What is the Oppo N3?
The Oppo N3 is a phone in the classic Oppo mould. It’s a strange one, with a camera that flips around on a motorised hinge to offer you selfies and dramatic panoramas that are better than those from the competition.
This is not phone with a remotely fluffy approach, though. It’s out to give you the best bits of phone tech for the real enthusiast, sacrificing design simplicity as a result.
This is perhaps not a like-for-like competitor to the Galaxy Note 4 for people with plenty of money to spend, but it’s a mostly successful side challenger for those after something out of the norm, like another selfie heavyweight, the HTC Desire EYE. It doesn’t do much to break Oppo out of its geeky rut, but it’s an interesting entry for early 2015.
Oppo N3 – Design
The Oppo N3 isn’t a phone with quite the same priorities as most of the output from companies such as LG, Samsung and Sony. It looks, feels and is big, heavy and pretty thick.
Over the last couple of years just about all expensive phones have become slender – even the huge-screened ones – but the Oppo N3 is a brick of a phone, the like of which we don’t see too often any more. It’s 9.9mm thick and 192g, miles chunkier than the similarly 5.5-inch LG G3, which is 8.9mm thick and 149g.
The difference between the Oppo N3 and the other Android flagships is unmistakeable, so if you really want a slim and pocketable large-screen phone, this probably isn’t for you. It’s closer in size to the larger-screen Galaxy Note 4, but even that phone is still a lot slimmer and lighter.
This isn’t just us paying too much attention to the numbers, either, because we did find the Oppo N3’s size means it feels a little ungainly in use.
It does feel well made, though, despite having a plastic rear. There’s a band of metal that snakes around the outside of the Oppo N3: it’s outermost frame. This is part of an aluminium alloy exoskeleton that provides much of the phone’s strength. It was enough to make the 4.85mm-thick Oppo R5 feel tough, and brings the same sort of strength here.
The design does lack cohesion, though. For example, the camera lens hinge part has a fake leather texture complete with embossed plastic stitching – something Oppo has nicked from Samsung. But this is not to be seen anywhere else on the phone. This is of course deliberate, but we think it simply doesn’t look all that great.
We’re not in love with the feel either. The steel band brings good strength, but also gives the Oppo N3’s sides hard contours that just don’t sit all that well on your palm and fingers. This added to the weight and pure dimensions give the phone a feel worse than most rival large-screen Androids.
In return the Oppo N3 gets you a pretty great array of hardware features. Some of the most annoying omissions of the Oppo R5 do feature in the N3: a microSD memory card slot, a 3.5mm headphone jack and 4G support really optimised for most western networks.
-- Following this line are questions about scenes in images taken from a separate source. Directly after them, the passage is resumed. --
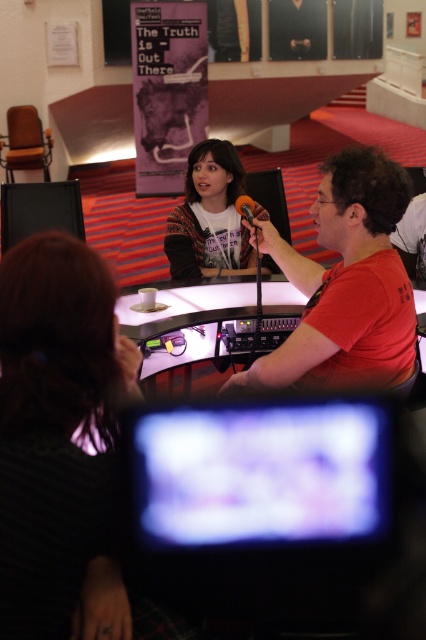
How far apart are dark brown hair at lower left and fuzzy sweater at center?

dark brown hair at lower left and fuzzy sweater at center are 5.45 feet apart.

Is dark brown hair at lower left above fuzzy sweater at center?

No.

Is point (80, 276) closer to camera compared to point (218, 246)?

Yes, it is in front of point (218, 246).

This screenshot has width=426, height=640. What are the coordinates of `dark brown hair at lower left` in the screenshot? It's located at (60, 436).

Is blurred plastic screen at center taller than black matte microphone at center?

Yes, blurred plastic screen at center is taller than black matte microphone at center.

This screenshot has width=426, height=640. What do you see at coordinates (264, 474) in the screenshot? I see `blurred plastic screen at center` at bounding box center [264, 474].

Does point (187, 449) come closer to viewer compared to point (241, 196)?

Yes, it is in front of point (241, 196).

Where is `blurred plastic screen at center`? The image size is (426, 640). blurred plastic screen at center is located at coordinates (264, 474).

Is white glossy table at center shorter than fuzzy sweater at center?

Indeed, white glossy table at center has a lesser height compared to fuzzy sweater at center.

Is point (183, 320) closer to viewer compared to point (192, 230)?

Yes.

The width and height of the screenshot is (426, 640). I want to click on white glossy table at center, so tap(190, 323).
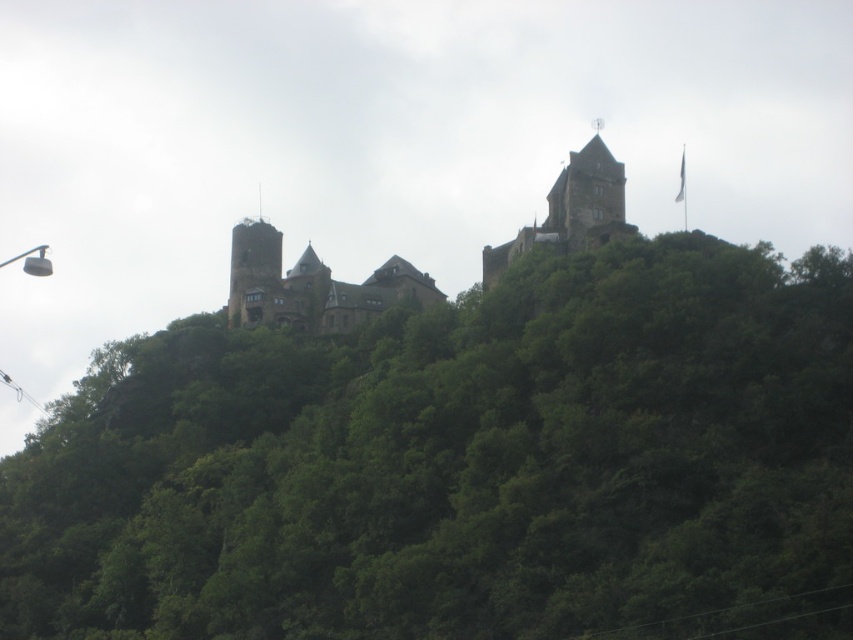
Question: Which point is farther from the camera taking this photo?

Choices:
 (A) (442, 602)
 (B) (567, 164)

Answer: (B)

Question: Which point is farther to the camera?

Choices:
 (A) (244, 230)
 (B) (109, 556)

Answer: (A)

Question: Can you confirm if green leafy tree at upper center is wider than brown stone castle at center?

Choices:
 (A) no
 (B) yes

Answer: (B)

Question: Is green leafy tree at upper center to the right of brown stone castle at center from the viewer's perspective?

Choices:
 (A) no
 (B) yes

Answer: (A)

Question: Is green leafy tree at upper center positioned before brown stone castle at center?

Choices:
 (A) no
 (B) yes

Answer: (B)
Some China-brand phones leave out LTE 4G band 20 as it is not all that important in countries other than the UK, where it is used by more than 50 per cent of the 4G-capable networks, including Vodafone, O2 and GiffGaff. To re-iterate: you do get it in the Oppo N3.
The more you look into the Oppo N3, the more you realise quite how geared to the enthusiast it is. For example, there’s a very generous 32GB of memory despite also having a microSD slot, the memory card space can also be used as a second SIM slot and there’s Wi-Fi ac. This is an established Wi-FI standard now, offering better speeds and range than Wi-Fi n, but among phones it’s still only found in top-end models.
NFC is here too. The one missing bit is an IR blaster, and as the N3’s a feature-packed beast we’re a little disappointed it’s not here. You get an IR blaster in phones like the LG G3 and Samsung Galaxy S5, and it lets your phone function as a controller for your TV and other home entertainment gear. That’s one black mark against the Oppo N3’s geek cred, but it has plenty to spare.
The Oppo N3 also has a fingerprint scanner that, like the Huawei Ascend Mate 7, sits on the back and is surprisingly good. It sits on top of a physical clicky button used to wake up the phone so the fingerprint scanner hardware doesn’t have to be constantly on alert.
You can add up to five fingerprints, and as it works best by far with an index finger you can easily get multiple people registered without feeling like you’re doing yourself over as a result. This is definitely one of the better fingerprint scanners we’ve used in a phone, being light years more convenient than the one in the Galaxy S5.
Unfortunately the rear button is not used as a wake-up key should you not use any security at all, a shame becuase the dedicated power does not sit naturally under your thumb unless you hold your phone in your left hand.
One other neat little Oppo N3 special is the LED notification light that sits under the curved rear part of the steel frame, which glows when you have any messages, emails and so on. It sits down there because the top of the phone is really owned by the camera. But more on that later.